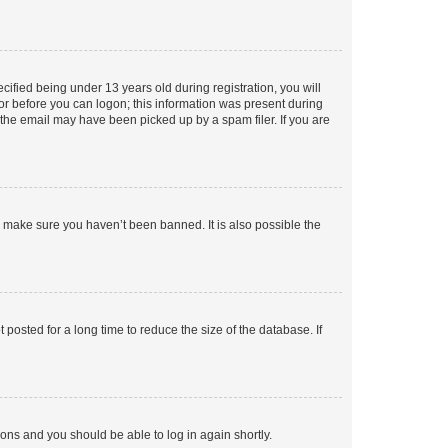
fied being under 13 years old during registration, you will
tor before you can logon; this information was present during
r the email may have been picked up by a spam filer. If you are
o make sure you haven’t been banned. It is also possible the
osted for a long time to reduce the size of the database. If
tions and you should be able to log in again shortly.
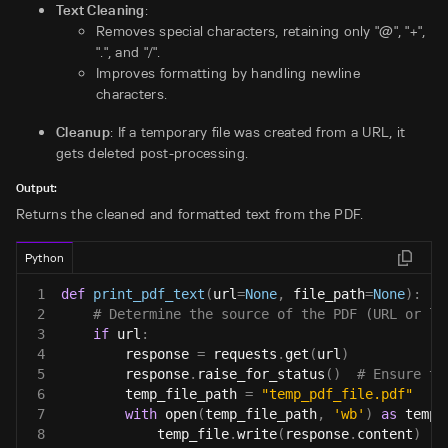
Text Cleaning
:
Removes special characters, retaining only "@", "+",
".", and "/".
Improves formatting by handling newline
characters.
Cleanup
: If a temporary file was created from a URL, it
gets deleted post-processing.
Output:
Returns the cleaned and formatted text from the PDF.
Python
1
def
print_pdf_text
(
url
=
None
,
 file_path
=
None
)
:
2
# Determine the source of the PDF (URL or lo
3
if
 url
:
4
        response 
=
 requests
.
get
(
url
)
5
        response
.
raise_for_status
(
)
# Ensure th
6
        temp_file_path 
=
"temp_pdf_file.pdf"
7
with
open
(
temp_file_path
,
'wb'
)
as
 temp_
8
            temp_file
.
write
(
response
.
content
)
#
....
◆ Your goal
Please retype the whole of the data precisely, omitting pictures.

◆ Task result
fied being under 13 years old during registration, you will
tor before you can logon; this information was present during
r the email may have been picked up by a spam filer. If you are
o make sure you haven’t been banned. It is also possible the
osted for a long time to reduce the size of the database. If
tions and you should be able to log in again shortly.
Text Cleaning
:
Removes special characters, retaining only "@", "+",
".", and "/".
Improves formatting by handling newline
characters.
Cleanup
: If a temporary file was created from a URL, it
gets deleted post-processing.
Output:
Returns the cleaned and formatted text from the PDF.
Python
1
def
print_pdf_text
(
url
=
None
,
 file_path
=
None
)
:
2
# Determine the source of the PDF (URL or lo
3
if
 url
:
4
        response 
=
 requests
.
get
(
url
)
5
        response
.
raise_for_status
(
)
# Ensure th
6
        temp_file_path 
=
"temp_pdf_file.pdf"
7
with
open
(
temp_file_path
,
'wb'
)
as
 temp_
8
            temp_file
.
write
(
response
.
content
)
#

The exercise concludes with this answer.